Indium is a good conductor because it has an unpaired electron in its valence shell (5s). Like most metals, indium's nucleus and core electrons remain as positively charged cores while the valence electron from each atom can easily jump between each core. The ease with which the electrons can jump around means In will be a good conductor.

From this site:

“Indium is is a good conductor of electricity, which can send signals to individual pixels on the screen without light interference from other pixels. The production of indium has increased considerably in recent decades, and China is the world's leading producer of it.”

(Assuming electrical conductivity in this answer.) Indium is more conductive than many materials, but is less conductive than others. As some points of reference, copper, probably the most popular conductor material (and second-most conductive metal), has a conductivity ~6x greater than that of indium; silicon, the popular semiconductor, has a conductivity ~10000x smaller than that of indium; and insulators, which do not conduct to any practical extent, can have conductivities many orders of magnitude smaller than that. [ This page has a nice plot showing resistivity, the inverse of conductivity, of many types of materials.] There is no scientific cutoff for "good" or "bad" conductors, though the conductivity of indium is high enough that it is considered a conductor rather than a semiconductor or an insulator.

Conductors are materials through which electrical charge carriers can move relatively easily. In metals, like indium, this means that the outer (valence) electrons of the atoms are not strongly held to any particular atomic nucleus and will readily drift among the nuclei when an electrical field is applied. Conductivity can vary slightly even for a given element too, mostly based on whether the nuclei get in the way of the moving electrons. For example, conductivity decreases as temperature increases because the nuclei vibrate more rapidly and interfere with the motion of the electrons.

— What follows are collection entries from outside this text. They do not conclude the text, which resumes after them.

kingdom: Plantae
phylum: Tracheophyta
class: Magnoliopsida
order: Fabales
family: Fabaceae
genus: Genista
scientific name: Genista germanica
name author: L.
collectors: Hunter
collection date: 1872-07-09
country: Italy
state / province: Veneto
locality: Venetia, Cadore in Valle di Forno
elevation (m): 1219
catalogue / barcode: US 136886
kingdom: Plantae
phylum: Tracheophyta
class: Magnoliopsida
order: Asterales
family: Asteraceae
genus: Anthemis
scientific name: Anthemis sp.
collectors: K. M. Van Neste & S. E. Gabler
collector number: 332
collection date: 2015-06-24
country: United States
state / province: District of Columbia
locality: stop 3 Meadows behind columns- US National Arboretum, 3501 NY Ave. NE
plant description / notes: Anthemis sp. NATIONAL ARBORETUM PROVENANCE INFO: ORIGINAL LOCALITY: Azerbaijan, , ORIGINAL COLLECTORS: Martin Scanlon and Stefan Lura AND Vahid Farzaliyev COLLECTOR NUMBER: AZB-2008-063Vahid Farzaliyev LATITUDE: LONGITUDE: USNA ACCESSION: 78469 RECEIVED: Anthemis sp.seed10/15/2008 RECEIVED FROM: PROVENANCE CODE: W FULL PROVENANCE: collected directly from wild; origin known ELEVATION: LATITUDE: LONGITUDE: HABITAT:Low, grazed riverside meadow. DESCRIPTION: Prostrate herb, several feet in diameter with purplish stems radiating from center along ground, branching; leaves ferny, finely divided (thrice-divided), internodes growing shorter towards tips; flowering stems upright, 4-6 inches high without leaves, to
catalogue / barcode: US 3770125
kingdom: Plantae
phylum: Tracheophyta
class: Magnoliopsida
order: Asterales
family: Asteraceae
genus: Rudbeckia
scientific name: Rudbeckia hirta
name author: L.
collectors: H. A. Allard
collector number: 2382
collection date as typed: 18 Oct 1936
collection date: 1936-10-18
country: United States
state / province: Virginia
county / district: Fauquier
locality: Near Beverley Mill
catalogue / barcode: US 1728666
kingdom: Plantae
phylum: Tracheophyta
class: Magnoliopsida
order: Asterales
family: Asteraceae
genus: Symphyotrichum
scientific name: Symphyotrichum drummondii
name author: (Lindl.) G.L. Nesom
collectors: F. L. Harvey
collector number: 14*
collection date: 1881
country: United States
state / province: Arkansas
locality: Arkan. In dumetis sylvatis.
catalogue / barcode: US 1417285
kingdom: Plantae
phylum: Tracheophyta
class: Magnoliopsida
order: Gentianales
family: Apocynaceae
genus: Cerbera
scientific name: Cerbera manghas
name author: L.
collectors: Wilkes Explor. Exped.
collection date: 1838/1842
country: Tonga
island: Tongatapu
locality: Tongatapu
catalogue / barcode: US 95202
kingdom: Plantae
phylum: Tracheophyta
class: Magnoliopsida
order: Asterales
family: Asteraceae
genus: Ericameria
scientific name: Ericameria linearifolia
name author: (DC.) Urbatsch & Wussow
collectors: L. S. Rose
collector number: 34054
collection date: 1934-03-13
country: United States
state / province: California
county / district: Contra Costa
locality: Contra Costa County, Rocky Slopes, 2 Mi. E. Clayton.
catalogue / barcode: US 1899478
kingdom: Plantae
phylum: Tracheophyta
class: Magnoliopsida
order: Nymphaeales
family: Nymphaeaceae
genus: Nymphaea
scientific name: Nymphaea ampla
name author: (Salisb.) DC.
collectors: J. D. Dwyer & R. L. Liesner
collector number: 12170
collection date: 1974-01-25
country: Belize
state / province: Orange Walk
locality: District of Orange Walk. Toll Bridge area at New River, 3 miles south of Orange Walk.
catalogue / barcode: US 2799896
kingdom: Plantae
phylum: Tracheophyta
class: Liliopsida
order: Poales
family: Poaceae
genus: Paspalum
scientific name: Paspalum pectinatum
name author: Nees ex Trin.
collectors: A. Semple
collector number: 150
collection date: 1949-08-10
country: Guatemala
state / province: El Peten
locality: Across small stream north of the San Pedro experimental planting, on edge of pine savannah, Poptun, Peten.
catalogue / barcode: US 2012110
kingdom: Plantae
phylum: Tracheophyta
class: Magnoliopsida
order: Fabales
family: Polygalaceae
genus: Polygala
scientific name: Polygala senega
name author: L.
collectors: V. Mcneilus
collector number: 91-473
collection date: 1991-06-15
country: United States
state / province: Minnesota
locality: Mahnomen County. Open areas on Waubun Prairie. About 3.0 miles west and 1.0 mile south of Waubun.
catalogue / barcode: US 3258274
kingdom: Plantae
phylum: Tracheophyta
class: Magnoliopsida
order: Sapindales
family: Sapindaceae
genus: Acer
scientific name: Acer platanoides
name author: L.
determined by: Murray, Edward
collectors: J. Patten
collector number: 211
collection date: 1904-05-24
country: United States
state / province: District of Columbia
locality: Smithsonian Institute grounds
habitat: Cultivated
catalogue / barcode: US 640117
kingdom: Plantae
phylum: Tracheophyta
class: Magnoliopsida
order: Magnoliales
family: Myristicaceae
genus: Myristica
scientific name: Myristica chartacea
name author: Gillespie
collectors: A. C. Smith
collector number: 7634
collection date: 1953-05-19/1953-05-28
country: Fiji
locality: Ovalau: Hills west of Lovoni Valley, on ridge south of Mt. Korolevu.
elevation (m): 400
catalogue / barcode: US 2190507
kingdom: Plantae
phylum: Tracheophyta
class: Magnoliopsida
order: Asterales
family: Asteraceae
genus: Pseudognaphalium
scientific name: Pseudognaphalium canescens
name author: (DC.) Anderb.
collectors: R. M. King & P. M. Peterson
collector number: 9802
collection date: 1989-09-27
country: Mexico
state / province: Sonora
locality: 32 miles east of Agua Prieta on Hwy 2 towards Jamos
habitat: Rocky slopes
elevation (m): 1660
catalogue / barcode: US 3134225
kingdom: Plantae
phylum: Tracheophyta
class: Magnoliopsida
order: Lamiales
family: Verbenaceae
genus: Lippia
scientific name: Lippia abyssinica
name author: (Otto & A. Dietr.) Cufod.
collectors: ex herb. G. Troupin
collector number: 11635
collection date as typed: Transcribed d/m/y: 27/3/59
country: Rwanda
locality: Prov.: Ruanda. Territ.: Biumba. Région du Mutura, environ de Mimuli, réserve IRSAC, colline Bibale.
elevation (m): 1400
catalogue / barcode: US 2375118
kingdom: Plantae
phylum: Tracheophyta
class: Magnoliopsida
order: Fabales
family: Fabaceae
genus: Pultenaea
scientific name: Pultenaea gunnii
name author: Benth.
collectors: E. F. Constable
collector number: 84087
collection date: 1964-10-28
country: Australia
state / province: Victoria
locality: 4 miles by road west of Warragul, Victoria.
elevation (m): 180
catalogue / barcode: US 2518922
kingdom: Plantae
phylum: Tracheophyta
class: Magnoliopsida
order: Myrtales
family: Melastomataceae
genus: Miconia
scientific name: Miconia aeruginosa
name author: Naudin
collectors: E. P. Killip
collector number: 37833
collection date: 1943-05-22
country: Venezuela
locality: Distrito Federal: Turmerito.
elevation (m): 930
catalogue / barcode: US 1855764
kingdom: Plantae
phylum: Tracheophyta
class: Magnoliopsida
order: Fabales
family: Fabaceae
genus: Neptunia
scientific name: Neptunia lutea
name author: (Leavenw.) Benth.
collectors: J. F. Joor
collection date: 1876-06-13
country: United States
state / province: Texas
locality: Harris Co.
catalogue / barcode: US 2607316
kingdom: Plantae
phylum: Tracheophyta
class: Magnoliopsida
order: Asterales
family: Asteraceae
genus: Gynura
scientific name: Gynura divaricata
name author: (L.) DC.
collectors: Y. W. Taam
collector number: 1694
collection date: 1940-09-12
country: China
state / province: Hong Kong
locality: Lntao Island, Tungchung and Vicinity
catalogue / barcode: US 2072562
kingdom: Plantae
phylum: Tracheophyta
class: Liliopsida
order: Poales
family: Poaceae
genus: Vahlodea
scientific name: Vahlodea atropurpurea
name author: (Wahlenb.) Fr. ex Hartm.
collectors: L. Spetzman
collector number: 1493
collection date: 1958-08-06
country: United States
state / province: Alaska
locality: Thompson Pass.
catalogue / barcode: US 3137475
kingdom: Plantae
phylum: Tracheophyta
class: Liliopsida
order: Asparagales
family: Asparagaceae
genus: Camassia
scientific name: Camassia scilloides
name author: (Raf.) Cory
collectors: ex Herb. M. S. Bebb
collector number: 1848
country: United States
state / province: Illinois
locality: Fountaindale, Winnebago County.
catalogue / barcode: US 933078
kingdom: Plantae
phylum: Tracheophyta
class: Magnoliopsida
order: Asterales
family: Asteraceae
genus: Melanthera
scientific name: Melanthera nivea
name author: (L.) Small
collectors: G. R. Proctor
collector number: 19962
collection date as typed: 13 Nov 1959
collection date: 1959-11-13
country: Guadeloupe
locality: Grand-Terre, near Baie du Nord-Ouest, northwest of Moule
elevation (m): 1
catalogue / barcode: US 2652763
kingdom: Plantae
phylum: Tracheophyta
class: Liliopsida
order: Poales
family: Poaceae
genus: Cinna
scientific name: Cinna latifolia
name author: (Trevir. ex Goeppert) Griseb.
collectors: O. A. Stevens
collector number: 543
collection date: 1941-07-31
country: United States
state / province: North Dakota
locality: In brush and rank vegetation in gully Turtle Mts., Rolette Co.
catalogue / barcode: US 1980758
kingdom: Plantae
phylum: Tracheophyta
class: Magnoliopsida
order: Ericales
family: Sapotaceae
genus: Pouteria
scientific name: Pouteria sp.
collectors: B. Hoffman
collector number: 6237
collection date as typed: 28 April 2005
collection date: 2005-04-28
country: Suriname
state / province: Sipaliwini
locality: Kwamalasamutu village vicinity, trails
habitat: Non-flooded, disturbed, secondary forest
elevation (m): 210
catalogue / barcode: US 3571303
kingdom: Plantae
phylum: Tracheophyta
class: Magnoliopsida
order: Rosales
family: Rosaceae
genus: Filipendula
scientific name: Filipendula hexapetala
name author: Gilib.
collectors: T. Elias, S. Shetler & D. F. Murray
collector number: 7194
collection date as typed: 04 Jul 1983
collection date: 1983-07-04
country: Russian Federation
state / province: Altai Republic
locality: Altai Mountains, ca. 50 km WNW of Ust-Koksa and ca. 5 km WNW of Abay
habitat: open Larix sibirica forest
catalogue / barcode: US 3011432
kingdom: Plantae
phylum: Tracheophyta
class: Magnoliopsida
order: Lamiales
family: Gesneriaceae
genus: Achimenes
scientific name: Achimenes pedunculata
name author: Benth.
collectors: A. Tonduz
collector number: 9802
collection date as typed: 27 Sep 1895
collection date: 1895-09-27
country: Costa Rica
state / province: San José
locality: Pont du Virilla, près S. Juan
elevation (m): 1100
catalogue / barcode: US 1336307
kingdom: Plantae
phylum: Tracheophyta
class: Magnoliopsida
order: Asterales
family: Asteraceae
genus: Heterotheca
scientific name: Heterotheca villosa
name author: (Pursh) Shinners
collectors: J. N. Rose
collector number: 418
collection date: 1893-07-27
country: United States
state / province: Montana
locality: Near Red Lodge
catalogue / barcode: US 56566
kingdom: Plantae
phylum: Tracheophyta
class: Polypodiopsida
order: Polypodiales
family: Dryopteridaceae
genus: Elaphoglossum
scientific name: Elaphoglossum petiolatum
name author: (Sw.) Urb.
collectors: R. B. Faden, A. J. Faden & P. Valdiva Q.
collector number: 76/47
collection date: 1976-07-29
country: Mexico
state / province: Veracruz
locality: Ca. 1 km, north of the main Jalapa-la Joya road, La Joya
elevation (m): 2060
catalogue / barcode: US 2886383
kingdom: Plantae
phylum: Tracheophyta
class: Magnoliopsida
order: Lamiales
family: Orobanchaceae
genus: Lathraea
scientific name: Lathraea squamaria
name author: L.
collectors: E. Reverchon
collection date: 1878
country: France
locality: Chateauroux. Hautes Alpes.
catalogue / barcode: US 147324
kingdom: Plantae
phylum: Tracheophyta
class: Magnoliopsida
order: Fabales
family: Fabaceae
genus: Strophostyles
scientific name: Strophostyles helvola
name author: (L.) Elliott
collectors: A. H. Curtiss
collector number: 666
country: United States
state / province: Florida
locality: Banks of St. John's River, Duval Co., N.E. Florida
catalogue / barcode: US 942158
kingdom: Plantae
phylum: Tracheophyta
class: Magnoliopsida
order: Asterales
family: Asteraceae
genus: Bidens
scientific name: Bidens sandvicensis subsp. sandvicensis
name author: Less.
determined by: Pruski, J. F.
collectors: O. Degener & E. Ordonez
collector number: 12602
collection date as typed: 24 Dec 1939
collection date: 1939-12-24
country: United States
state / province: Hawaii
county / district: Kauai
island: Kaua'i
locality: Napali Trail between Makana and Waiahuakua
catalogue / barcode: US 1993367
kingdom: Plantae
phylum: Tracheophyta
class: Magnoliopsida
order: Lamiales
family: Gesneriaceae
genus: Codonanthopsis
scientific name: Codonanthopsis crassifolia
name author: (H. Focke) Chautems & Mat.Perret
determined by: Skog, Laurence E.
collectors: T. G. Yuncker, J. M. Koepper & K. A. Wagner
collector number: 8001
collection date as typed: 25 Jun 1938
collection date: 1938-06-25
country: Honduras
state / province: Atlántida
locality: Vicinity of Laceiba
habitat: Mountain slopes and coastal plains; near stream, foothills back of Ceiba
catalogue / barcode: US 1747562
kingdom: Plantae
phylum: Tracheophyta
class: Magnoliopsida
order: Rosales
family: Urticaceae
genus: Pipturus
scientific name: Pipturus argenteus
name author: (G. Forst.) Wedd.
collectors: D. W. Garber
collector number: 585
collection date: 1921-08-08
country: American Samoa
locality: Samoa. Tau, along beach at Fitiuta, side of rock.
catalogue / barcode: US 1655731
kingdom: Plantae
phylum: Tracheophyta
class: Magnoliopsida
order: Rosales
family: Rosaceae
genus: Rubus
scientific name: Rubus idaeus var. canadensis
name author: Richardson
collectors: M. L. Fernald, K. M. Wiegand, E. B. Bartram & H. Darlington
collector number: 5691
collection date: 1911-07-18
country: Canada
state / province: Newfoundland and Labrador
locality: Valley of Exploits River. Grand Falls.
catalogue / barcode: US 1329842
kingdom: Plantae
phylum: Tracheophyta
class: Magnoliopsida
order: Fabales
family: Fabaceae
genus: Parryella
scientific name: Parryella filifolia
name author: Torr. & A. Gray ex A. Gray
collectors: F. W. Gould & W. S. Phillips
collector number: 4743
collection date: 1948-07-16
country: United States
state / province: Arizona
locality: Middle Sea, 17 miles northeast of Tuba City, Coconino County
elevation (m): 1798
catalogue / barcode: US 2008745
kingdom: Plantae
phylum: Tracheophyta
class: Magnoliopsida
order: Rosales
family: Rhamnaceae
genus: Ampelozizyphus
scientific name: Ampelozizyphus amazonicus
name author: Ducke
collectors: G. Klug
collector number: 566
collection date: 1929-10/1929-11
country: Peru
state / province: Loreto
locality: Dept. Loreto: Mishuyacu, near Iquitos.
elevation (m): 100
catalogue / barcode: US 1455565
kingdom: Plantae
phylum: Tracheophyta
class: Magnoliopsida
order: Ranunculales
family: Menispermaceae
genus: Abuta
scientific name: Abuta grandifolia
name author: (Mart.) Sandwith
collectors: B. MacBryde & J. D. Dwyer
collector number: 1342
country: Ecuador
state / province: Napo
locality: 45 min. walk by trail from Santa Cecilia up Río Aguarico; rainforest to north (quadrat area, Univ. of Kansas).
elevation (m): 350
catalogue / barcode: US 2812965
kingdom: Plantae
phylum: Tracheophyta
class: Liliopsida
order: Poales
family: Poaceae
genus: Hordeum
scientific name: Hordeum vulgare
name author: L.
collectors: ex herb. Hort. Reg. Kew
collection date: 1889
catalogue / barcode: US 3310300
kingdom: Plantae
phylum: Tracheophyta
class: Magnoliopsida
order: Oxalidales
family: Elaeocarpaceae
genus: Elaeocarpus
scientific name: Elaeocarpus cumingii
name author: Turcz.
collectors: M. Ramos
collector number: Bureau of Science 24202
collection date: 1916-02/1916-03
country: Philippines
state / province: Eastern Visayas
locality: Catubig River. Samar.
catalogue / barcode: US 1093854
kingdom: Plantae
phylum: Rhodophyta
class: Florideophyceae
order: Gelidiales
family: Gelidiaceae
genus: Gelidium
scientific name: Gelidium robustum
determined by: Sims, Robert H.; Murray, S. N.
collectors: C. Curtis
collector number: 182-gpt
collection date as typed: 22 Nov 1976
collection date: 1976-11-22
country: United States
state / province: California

Considering conductivity at a more detailed level (and starting to get into some quantum physics), electrons can only move between vacant energy levels (/states). Metals (or other solids) are conductive because the energies of the lowest-energy unoccupied states overlap with energies of the highest-energy occupied states. (In Band Theory of Solids , these sets of energy levels are called the conduction and valence bands, respectively.) Thus, in conductors only a small amount of energy is needed to cause an electron to move to some other unoccupied state. Conversely, insulators have a large gap between these energy levels and electrons cannot move to open states. Semiconductors have a gap between these bands, but the magnitude is small enough that electrons can be forced across with enough energy input. Within the conductor class there is variation in conductivity because the energy levels differ between elements based on the filled orbitals, crystal structure (arrangement of the atoms in a bulk piece of the material), and nature of the bonding. These produce different " densities of states", which is essentially a measure of how much room is available for electrons to move through. More room to move essentially means more conductivity.

Generally speaking, yes. Indium is considered a conductor. Alloys of Indium are used in a lot of consumer electronics, such as LCDs and solar panels.